How to Form Good Partnerships
In this article, I define a partnership as “any company where there is more than one owner.” There are two important components in order to form good partnerships:
- Aligning with the right people
- Putting the right formalities around the partnership
Seems simple, right?
Word of warning: You could be in a “de facto partnership” simply by working with someone toward some goal (without even signing anything). Don’t think your entrance or agreement to enter into a partnership starts when you sign paperwork. That couldn’t be further from the truth. Once it can be proven you’re in a “de factor partnership,” it’s almost impossible to withdraw without following the right process under statute. Therefore, you must not agree to do any work nor participate in the furtherance of a business in any way, until you’ve agreed with your partner or partners on the terms, and there is a formal written agreement.
The Right People are Absolutely Critical to Forming Good Partnerships
Before you agree to launch yourself head-first into a business venture with one or more partners, you really owe it to yourself to think about the nature of the relationship. Before you launch into a partnership, treat it like you’re about to get married — treat it that seriously.
- Fit between potential partners? Read our blog article that compares employees to furniture. Instead of employee, substitute for your partner or partners. Is there an alignment with hard skills, soft skills and culture fit? Read more.
- Do any of your potential partners exhibit personality disorders? If so, run away and run away fast. It’s critical that you can negotiate and deal in good faith to resolve problems. If you suspect a potential partner could be a Narcissist, you owe it to yourself to not enter into a partnership with such an individual. It is almost impossible to form good partnerships when a Narcissist is involved. Walking away can be very difficult. One tip: Is one partner demanding a larger stake in the enterprise than the rest of the partners, without a practical reason? If so, you may be dealing with a Narcissist. Read more.
- Are you prepared for the worst? It sounds so pessimistic, but being prepared for the worst-case can spell the difference between wealth and bankruptcy. Read our article, The Gloves are Off – When Business Partners Declare War and our other article, Rogue Business Partners.
- Do you understand the issues with a departing partner? You owe it to yourself to understand the issues and impacts to a business with a partner departs. Read our article, Checklist: How to Deal with a Departing Business Partner, to familiarize yourself with the issues.
- Are all potential partners 110% committed? Finally, are all the partners “on board,” without other commitments, excuses or reservations? It’s critical that all partners are committed, and sharing the same risks if you want to establish good partnerships. Any partner with their foot in some other effort will step out quickly if things are rough (and they will be!), or potentially create problems as the business grows.
If you’ve read the above articles, and you feel there’s a fit between the partners, everyone’s committed, and no one is exhibiting any personality disorders, then you need to put the right “formalities” around the partnership. This means putting an organizational structure around the partnership.
Run the Partnership under a Formal Entity, such as a Limited Liability Company (or LLC)
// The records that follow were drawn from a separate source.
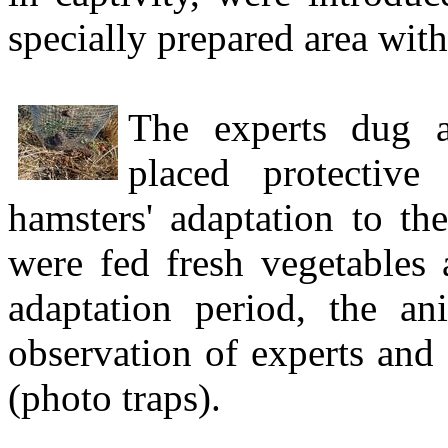
specially prepared area with
The experts dug ar
placed protective
hamsters' adaptation to t
were fed fresh vegetables 
adaptation period, the an
observation of experts and 
(photo traps).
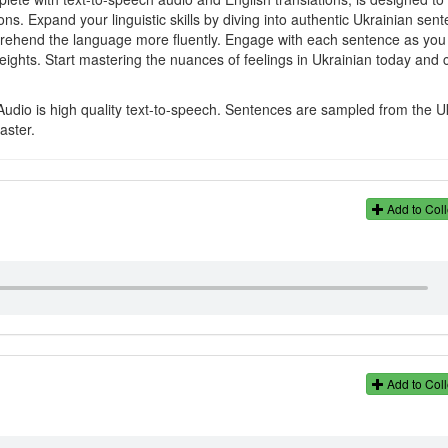
s. Expand your linguistic skills by diving into authentic Ukrainian sen
rehend the language more fluently. Engage with each sentence as you l
heights. Start mastering the nuances of feelings in Ukrainian today and
Audio is high quality text-to-speech. Sentences are sampled from the U
aster.
Add to Coll
Add to Coll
Once you’ve decided that you do indeed want to enter into a business with one or more people, then you owe it to yourself (and your partners) to put a formal structure around the partnership. Usually, the best (and easiest) way to do this is to form a corporation or LLC, depending on the type of partnership.
Start with reading our blog article, What Did You Get Yourself Into? (Understanding Partnerships). It’s critical you avoid entering into a de facto partnership if you can avoid it. Next, read our blog article, General Considerations When Choosing a Business Structure.
There are tax and other considerations when considering what entity to form. Most partnerships are well served with a limited liability company (or LLC). They are cost-effective, simple to create and easy to manage over the long term. Learn more and order your LLC now.
What’s most important, in creating your formal entity, is thinking through the “partnership agreement.” For a LLC, the “Operating Agreement” serves as that partnership agreement, and there are many issues. Read our blog article, entitled Does Your LLC Have a Proper Operating Agreement? There are many considerations and questions to ask yourself, as well as negotiate with your partners. I call them “edge cases,” where you ask yourself,
What happens if a partner …
- … dies? Does the family of the deceased own the company, or do you buy them out?
- … decides to quit, or simply doesn’t carry their own weight?
- … actually steals from the company, or competes or steals business with a competing company?
- … starts bringing in friends and family to the company, making you feel like an outsider?
What other issues can you envision? All these issues need to be incorporated into the “partnership agreement” and signed by all the partners.
This is where a licensed business attorney can really help put together the right documents, and make sure all the formalities have been properly addressed.